芸の肥やし、人生の肥やし
今回の原稿を頼んできた編集者さんが、打ち合わせのときに、「こんな事件に巻き込まれたのに、片倉さんがへこたれないのが不思議なんです」といってました。
自分としてはいつもこんな感じですが、普通はもっとクヨクヨしたりするのでしょうか? これはもしかすると、僕のこれまでの仕事経験と関係があるのかもしれません。
僕はもともと、地元の静岡で、不動産屋さんに就職しました。でも、毎日毎日「家建てませんか?」と飛び込み営業をするのが嫌で、1年足らずで辞めてしまって。しばらくは実家でニートみたいな生活をしていました。

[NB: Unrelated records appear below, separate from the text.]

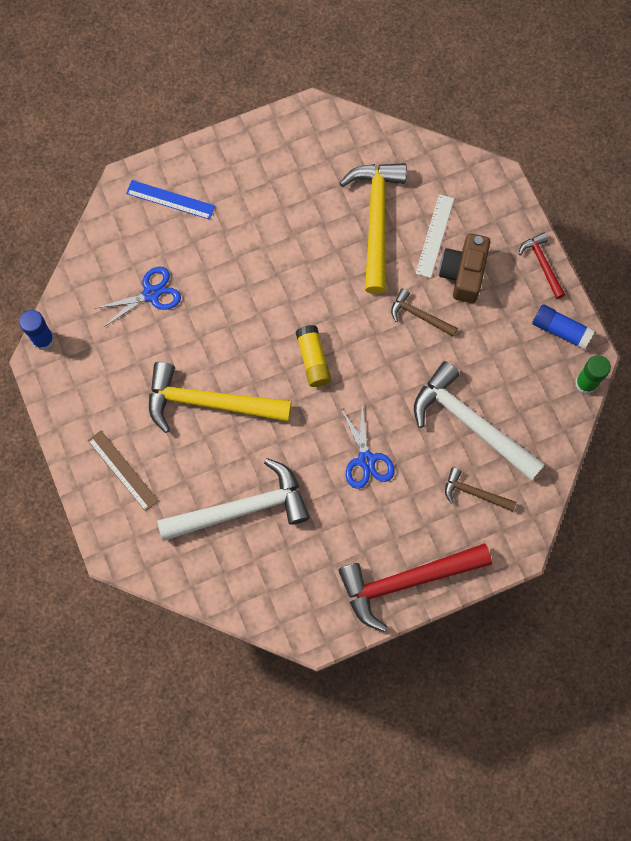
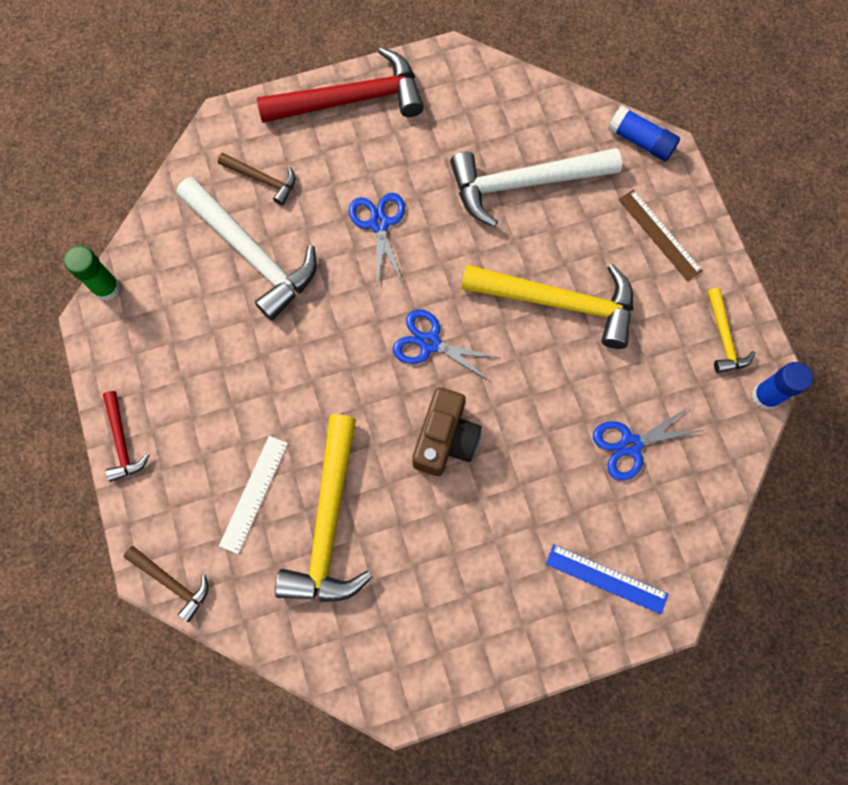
camera: 175 degrees left, 0 degrees up
yellow glue stick [296,325,331,387] -> blue scissors [393,309,500,382]
brown hammer [391,288,458,337] -> brown hammer moved to [124,546,208,622]
brown camera [439,233,490,303] -> brown camera moved to [412,387,482,476]
blue glue stick [532,304,595,350] -> blue glue stick moved to [608,106,680,161]
none -> yellow hammer [708,288,756,373]

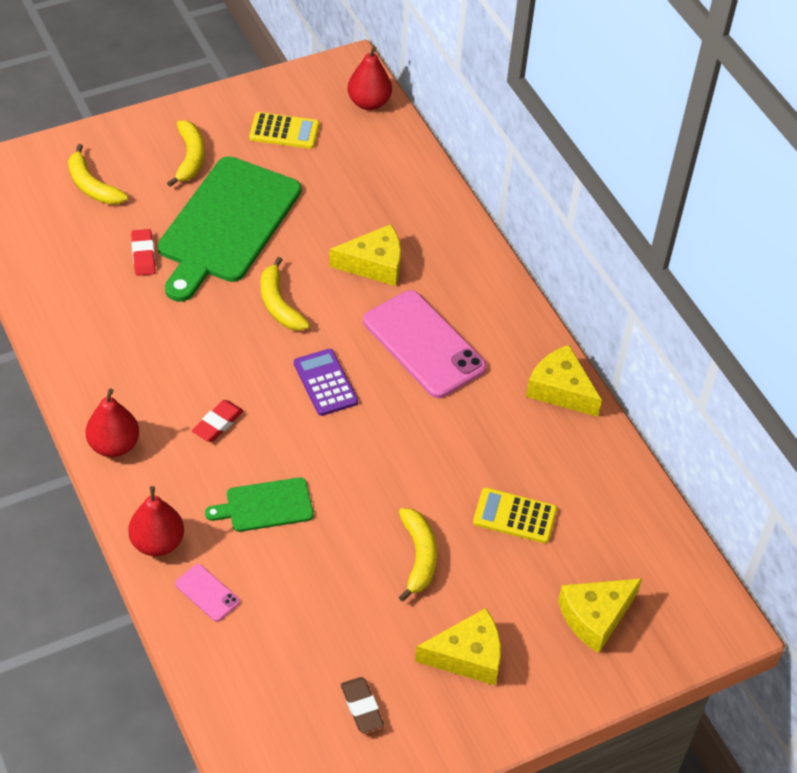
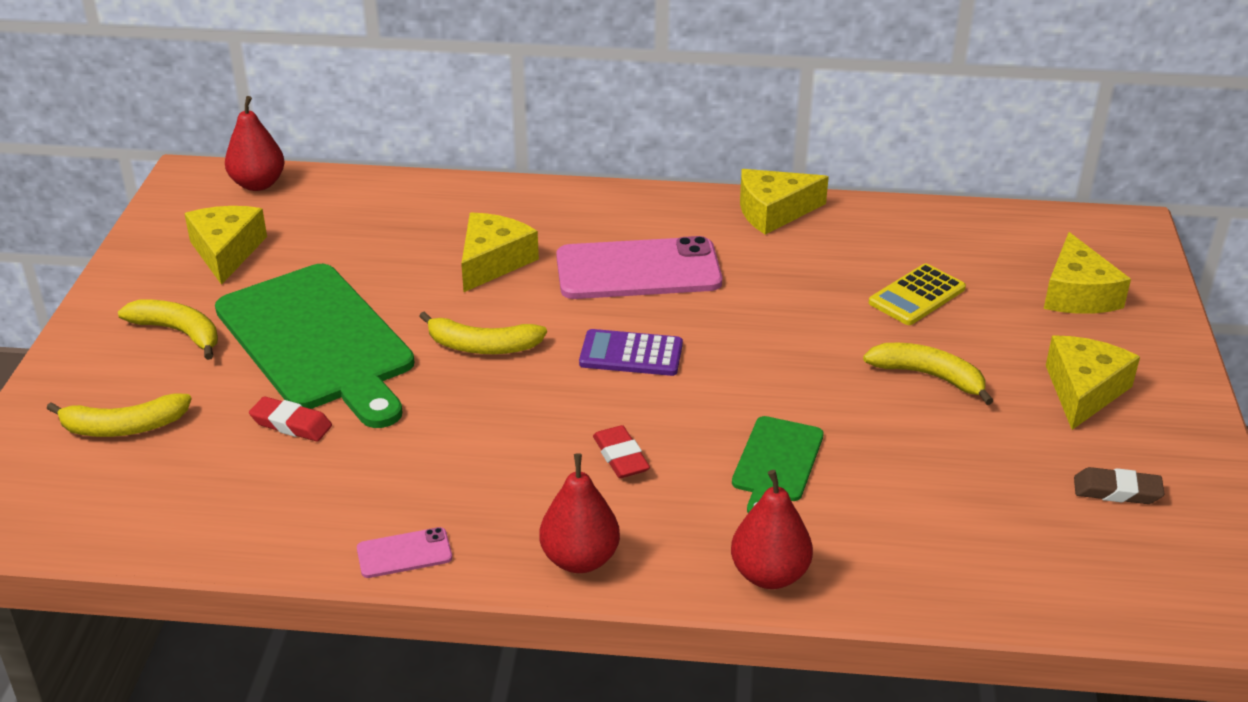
camera: 55 degrees left, 15 degrees down
pink phone [175,564,240,622] -> pink phone moved to [357,527,452,578]
yellow calculator [249,112,319,149] -> yellow cheese [184,206,267,285]

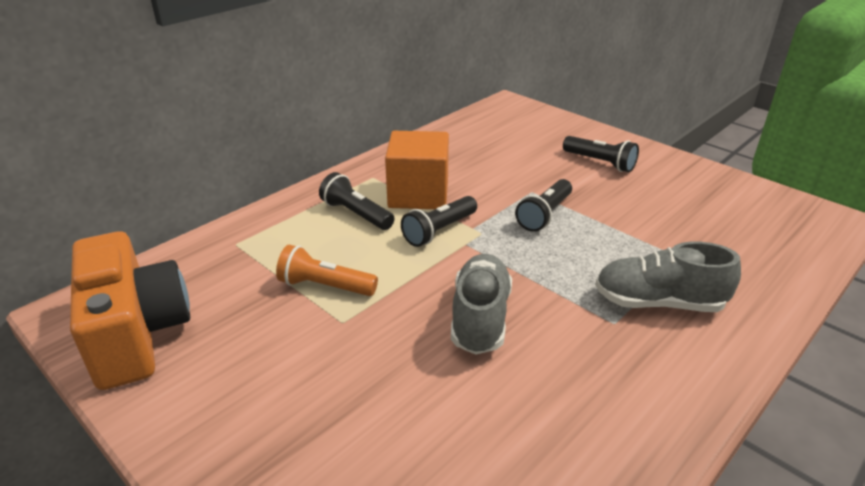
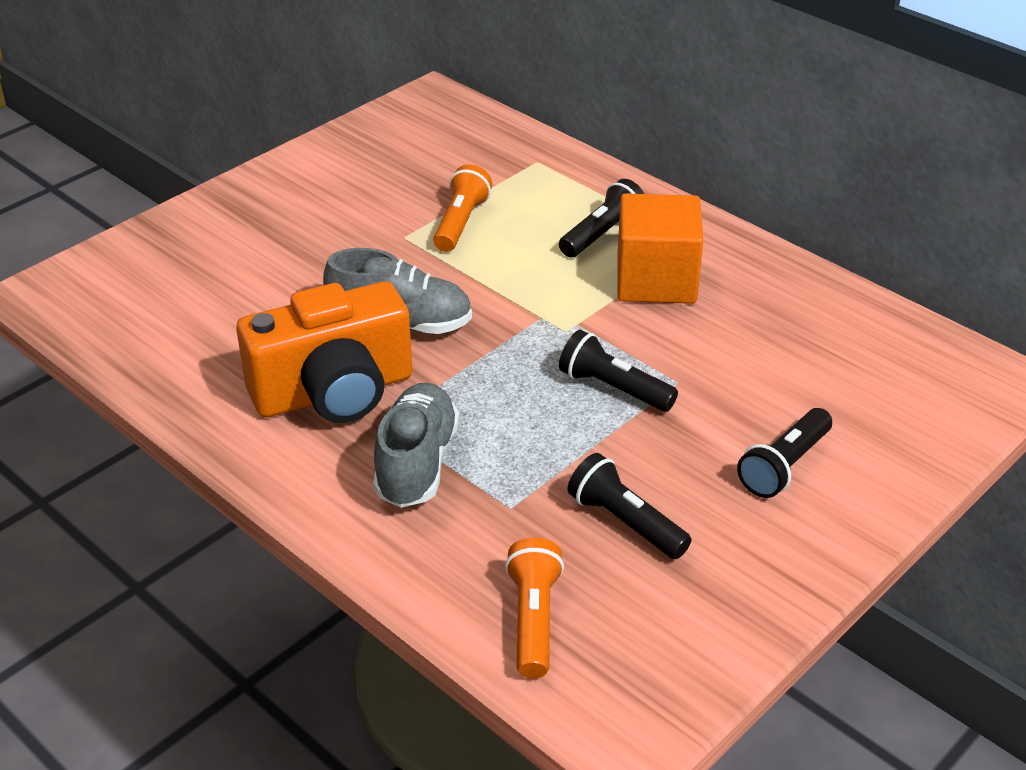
camera: 90 degrees right, 5 degrees up
orange camera [70,231,190,390] -> orange camera moved to [236,281,413,423]
black flashlight [401,196,477,247] -> black flashlight moved to [568,453,691,559]
none -> orange flashlight [505,538,564,679]

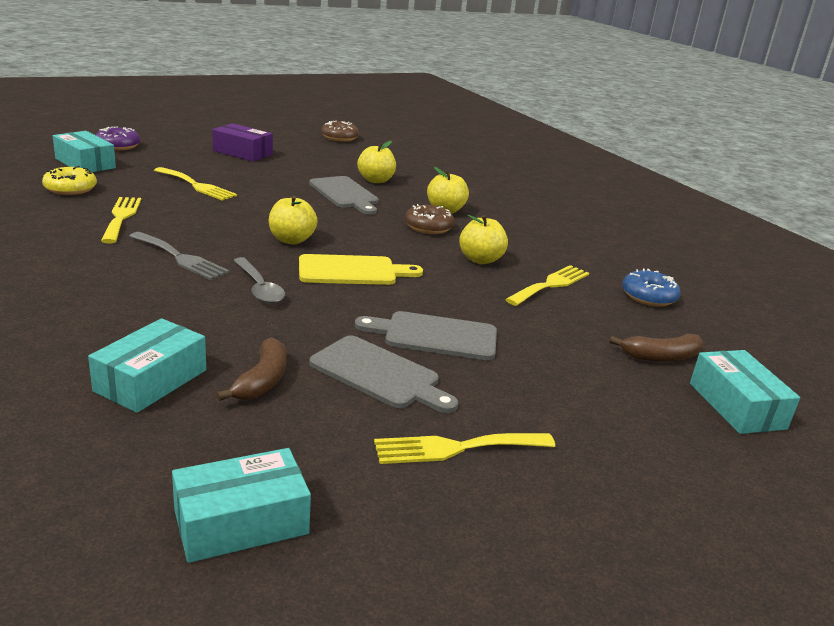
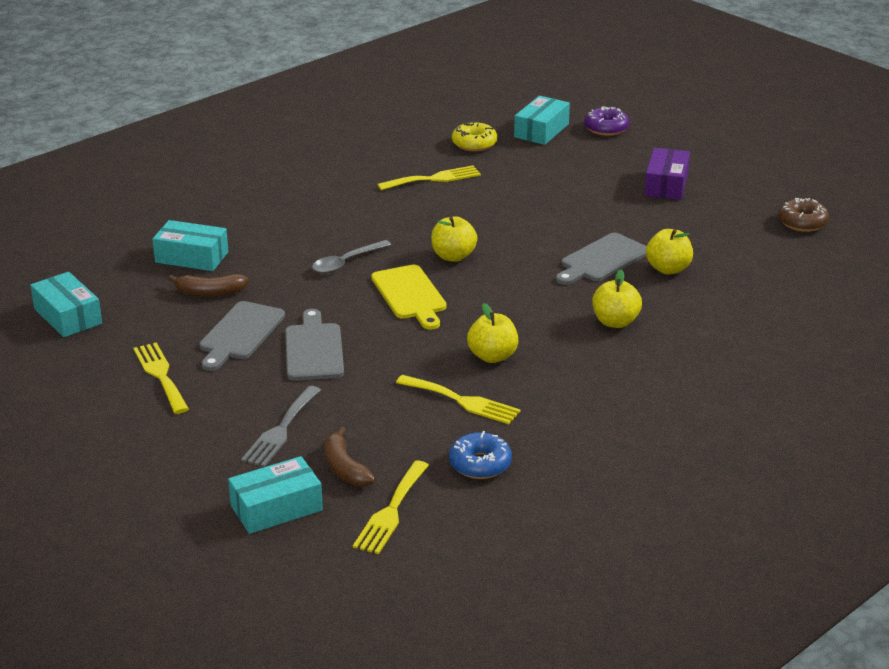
camera: 80 degrees right, 5 degrees up
grey fork [129,232,230,280] -> grey fork moved to [241,386,321,467]
yellow fork [154,167,237,201] -> yellow fork moved to [353,461,429,554]
brown donut [405,204,454,234] -> none

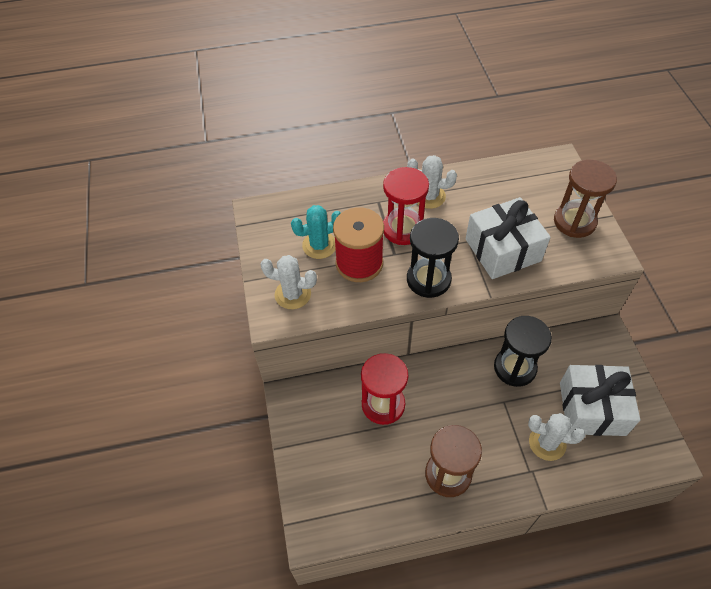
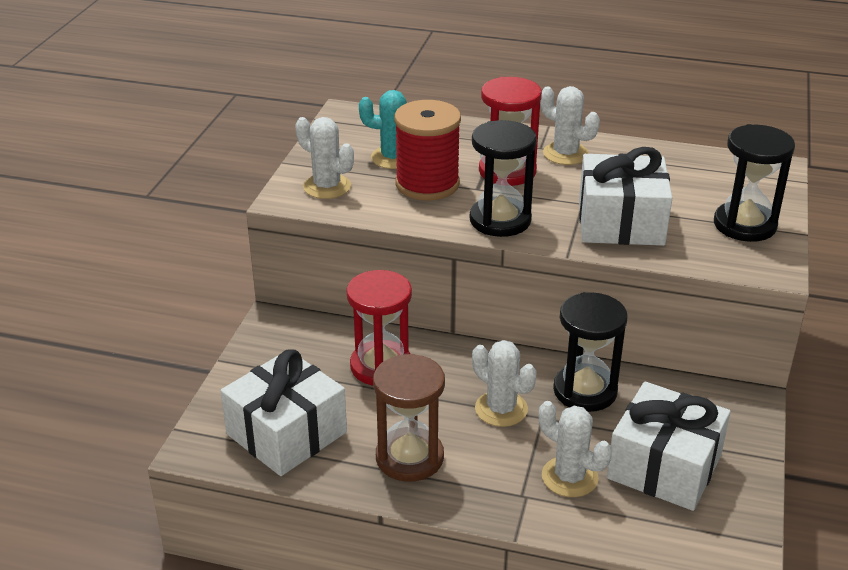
camera: 25 degrees right, 20 degrees down
brown hourglass [554,159,617,238] -> black hourglass [714,124,795,242]
none -> white gift [221,349,347,476]
none -> white cactus [472,340,537,427]

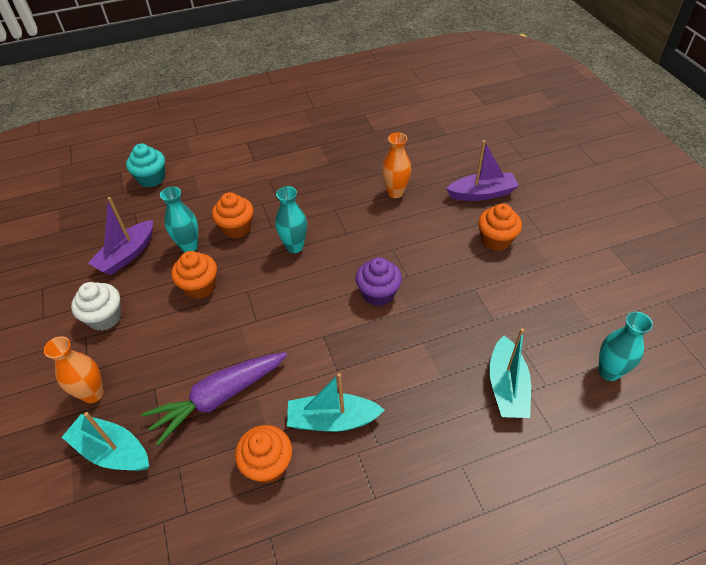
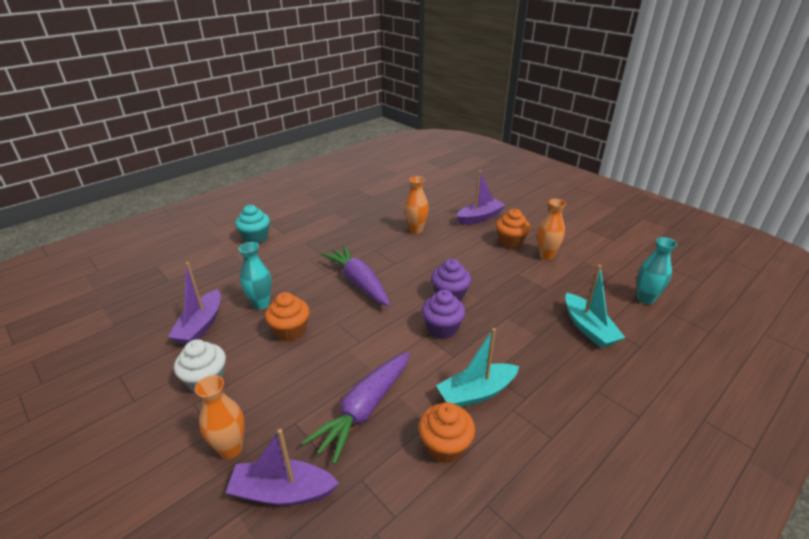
camera: 25 degrees left, 15 degrees down
turquoise boat [62,412,149,471] -> purple boat [226,429,339,506]
turquoise cupcake [126,144,165,187] -> turquoise cupcake moved to [235,205,270,244]
orange cupcake [212,192,253,239] -> none
turquoise vase [275,186,307,253] -> purple carrot [321,245,390,306]
none -> purple cupcake [422,290,465,339]
none -> orange vase [538,199,566,260]

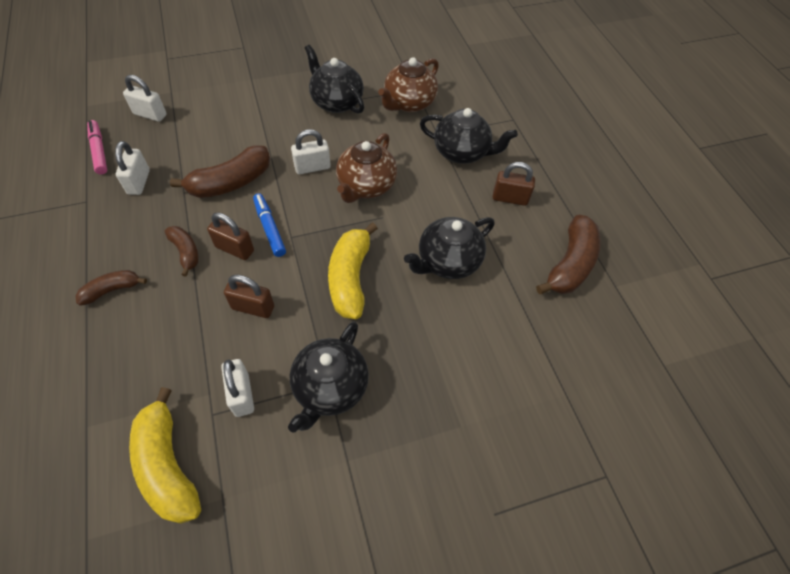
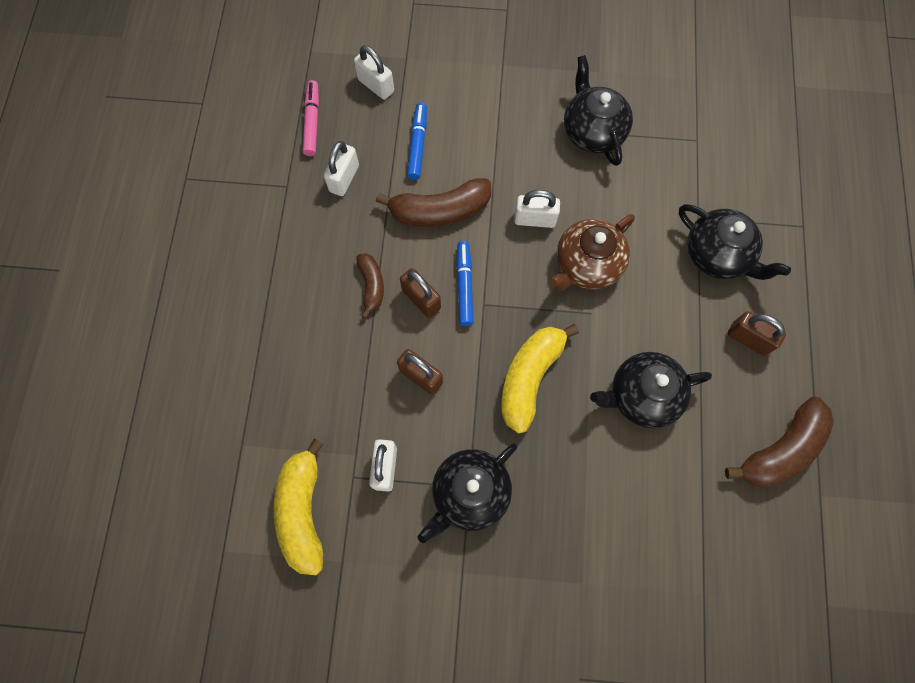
camera: 25 degrees right, 15 degrees up
brown banana [76,270,147,306] -> none
brown teapot [378,57,439,112] -> none
none -> blue marker [407,103,427,180]

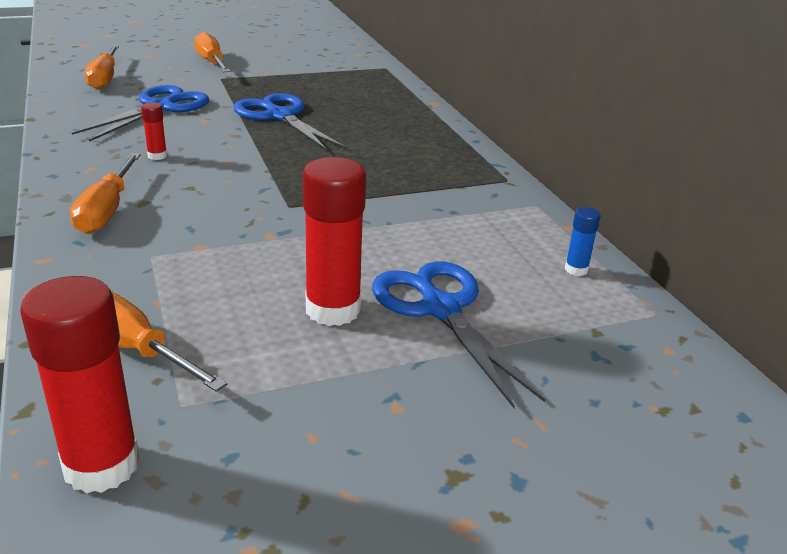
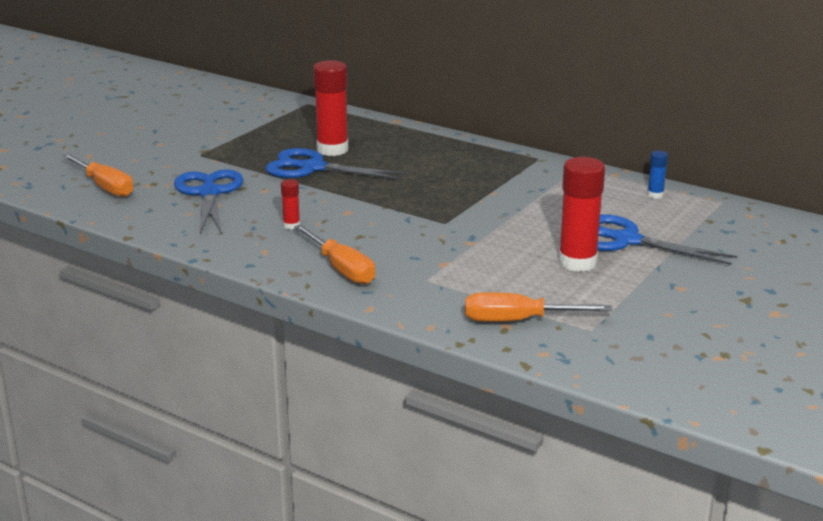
camera: 35 degrees left, 5 degrees down
red glue stick [20,276,140,493] -> red glue stick moved to [313,60,348,156]
orange screwdriver [194,32,231,72] -> none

でも、いつまでもニートをしているわけにもいかない。そんなとき、兄貴に「お前は絵が描けるんだから、東京に行ってそういう仕事をしてみたらどうだ?」といわれたんです。うちはおじいさんも映画館の看板描きでしたし、絵心がある家系みたいで。それで、本当に東京に行くことにしました。
いきなり漫画家になったわけではなくて、最初はゲームの仕事にありつきました。当時、あるアニメ会社がゲーム部門を立ち上げたのですが、運良くそこに潜り込めて。そこで「ドッター」っていって、ドット(点)で絵を描く仕事を始めたんです。
そのうち、会社の仕事とは別に、ネットで個人的な作品を発表するようになりました。そしたら雑誌でイラストの仕事をもらえて。
そのあとも、決して順調な歩みではなかったのですが、ヒットしたゲームに関わることができ、その原画を見た出版社から声がかかって、漫画家としてデビューすることになりました。そうやって、ゲームのイラストと漫画家の仕事を行き来しながら、今に至るという感じです。
ゲームの世界でも、漫画の世界でも、横並びのライバルたちから「頭一つ抜け出る」には、ということを常に考えていました。
ゲームも漫画も、人を楽しませる娯楽です。だから、自己満足ではいけないと思っています。人が興味をもつものには食らいつく、面白そうなものにはからんでく、そういう姿勢は昔から変わりません。思えば、「仮想通貨」に興味を持ったのも、そんな好奇心からですよね。
そうそう、先日、ついに僕のネムが、コインチェックから日本円で返金されました。そのときの心境は……、うーん、これでネタとしての旬が過ぎてしまったかもしれないなあ、です(笑)
今後どうするかですが、買ったときの価格からはだいぶ値下がりしてしまっているものの、しばらく取引を続けようと思っています。ここで全部売ったら、あとに何も残らないですしね。ここまで楽しませてくれたんだから、もう少し持ち続けようかなと。
仮想通貨は今となっては、僕の芸の肥やし、人生の肥やしなんです。